Depuis 2022, Fortescue a injecté plus de 250 milliards de FCFA au Gabon pour le projet Belinga. Ce montant a financé 225 000 mètres de forages exploratoires. Par ailleurs, l’entreprise a réhabilité 450 kilomètres de routes locales. Elle a aussi construit 900 places d’hébergement pour ses équipes. À terme, le projet global vise environ 19 milliards de dollars. La seule mine et les unités de traitement représentent 10 milliards de dollars. Ainsi, l’ambition financière dépasse largement les investissements actuels. En effet, la phase industrielle exigera des capitaux bien plus importants. C’est pourquoi ce déplacement en Australie vise aussi à sécuriser ces financements futurs.
Des retombées concrètes pour l’économie locale
Sur le terrain, plus de 700 Gabonais travaillent déjà pour le projet Belinga. De plus, une ligne ferroviaire et un port en eau profonde sont prévus. Ces infrastructures serviront aussi au développement régional plus large. En parallèle, Fortescue affiche une solide santé financière mondiale. Son bénéfice net a bondi de 23 %, à 1,9 milliard de dollars. Ce résultat rassure clairement Libreville sur la capacité du partenaire à investir. D’ailleurs, cette solidité financière conforte les ambitions gabonaises de diversification économique. Le pays cherche à réduire sa dépendance historique au pétrole.

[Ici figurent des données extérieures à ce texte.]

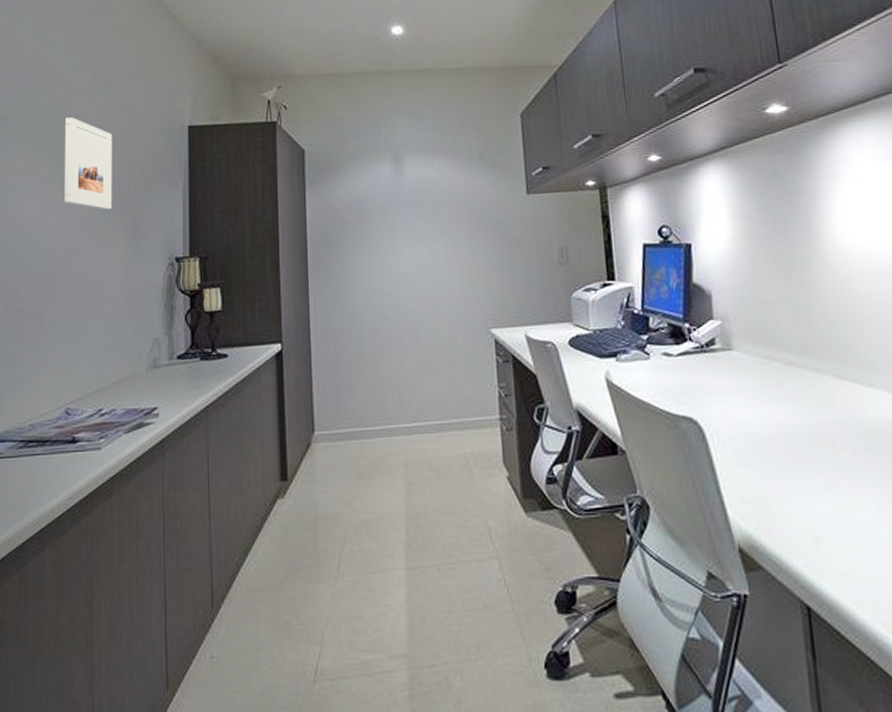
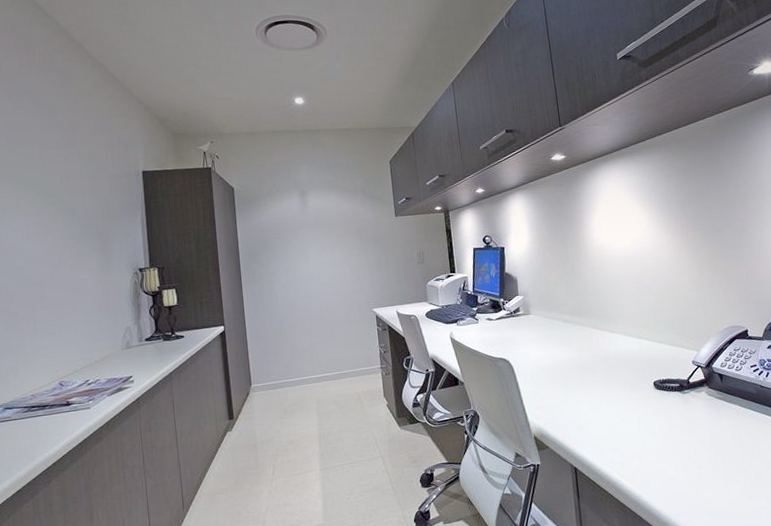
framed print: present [63,117,112,211] -> none [39,165,85,236]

Former une main-d’œuvre gabonaise qualifiée
La visite célèbre aussi le programme « We Train for Gabon ». Lancé en 2025, il a formé une première cohorte de 50 jeunes. Ceux-ci ont suivi douze mois d’immersion sur des sites australiens automatisés. Ainsi, le Gabon prépare une main-d’œuvre technique pour l’industrialisation future. Cette stratégie doit maximiser les retombées économiques locales du projet Belinga.

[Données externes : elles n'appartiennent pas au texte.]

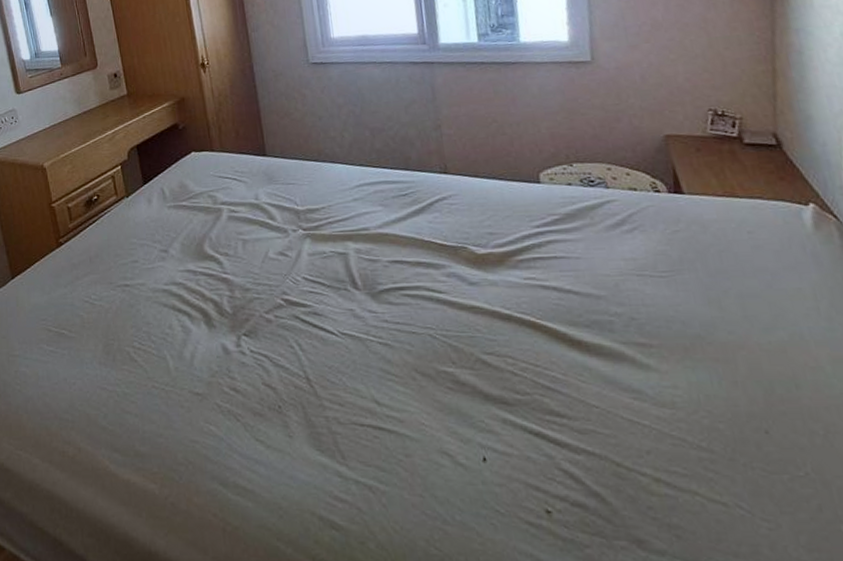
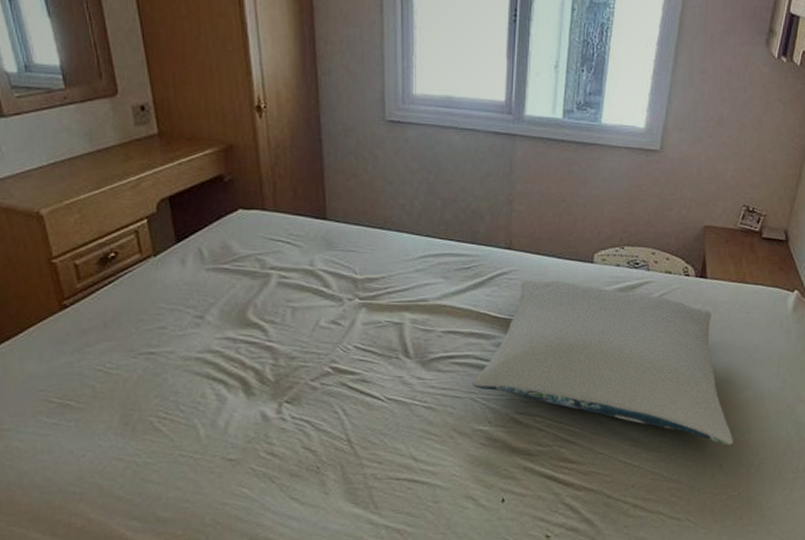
pillow: none [427,203,778,405] -> present [472,279,733,446]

Une mise en production du gisement de Belinga espérée avant 2030
Enfin, Libreville souhaite une mise en production accélérée du gisement de Belinga. L’échéance visée reste fixée autour de 2027, selon plusieurs sources économiques. Une première cargaison de minerai avait déjà été exportée en 2023. Ce test technique confirmait la qualité et la viabilité du gisement. Désormais, le pari gabonais consiste à transformer ce potentiel en richesse durable pour la nation entière. Cette mission à Perth marque donc une étape supplémentaire vers cet objectif industriel. Enfin, les prochains mois diront si les délais annoncés seront réellement tenus.